John Ferguson joined NASCAR in 2021 as Chief Human Resource Officer to lead its people and culture strategies. Speaking on that decision on the April 2023 episode of the People + Strategy podcast, he said:
“We instantly saw in that action step that the sport opened up to a new world of people, a whole new world of employees. And we’re still on that journey.”
It’s a journey that is over two decades old. The NASCAR Diversity Internship Program launched in 2000. Its 10-week program has introduced over 500 college students to the industry and exposed them to a variety of career opportunities. The NASCAR Drive For Diversity program, which started in 2004, has produced graduates such as Wallace, Daniel Suárez, Kyle Larson, and Hailie Deegan, who races in the Truck Series.
It’s hard to imagine events like Bubba’s Block Party materializing from a NASCAR workforce lacking in diversity.

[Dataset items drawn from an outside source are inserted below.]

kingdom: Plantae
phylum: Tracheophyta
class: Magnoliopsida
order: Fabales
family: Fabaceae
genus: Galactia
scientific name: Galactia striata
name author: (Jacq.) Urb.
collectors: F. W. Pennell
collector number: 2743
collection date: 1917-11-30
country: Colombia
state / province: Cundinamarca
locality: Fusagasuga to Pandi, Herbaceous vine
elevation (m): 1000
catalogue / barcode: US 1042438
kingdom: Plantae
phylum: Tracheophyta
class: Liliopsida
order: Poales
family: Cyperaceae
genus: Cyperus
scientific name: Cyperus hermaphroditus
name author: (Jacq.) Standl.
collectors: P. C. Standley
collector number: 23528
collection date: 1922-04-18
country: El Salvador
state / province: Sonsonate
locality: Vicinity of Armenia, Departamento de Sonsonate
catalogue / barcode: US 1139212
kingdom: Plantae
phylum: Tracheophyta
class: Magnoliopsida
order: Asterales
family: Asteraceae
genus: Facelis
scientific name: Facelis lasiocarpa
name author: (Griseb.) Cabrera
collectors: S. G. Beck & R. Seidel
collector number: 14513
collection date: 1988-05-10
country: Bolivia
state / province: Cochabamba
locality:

NASCAR’s diamond anniversary represents a rebirth of sorts. With all the resources NASCAR pours into increasing awareness and interest in the sport, there still is a lot of work to be done if they are to have a truly diverse field of drivers. The exposure to minority youth helps, but there is still the high cost of getting involved and securing the corporate sponsors to help fund equipment costs and operations. For now, the priority remains to make sure the next 75 years continue to mirror their efforts.
“I don’t expect you’ll see us take our foot off the gas anytime soon because that’s important to us and I think we have a lot of positive momentum,” Giese said. “Coming out of the pandemic and being the first sport back with fans, going to the new markets and creating new experiences — that’s all important and I think you’ll see more of that as we go forward.”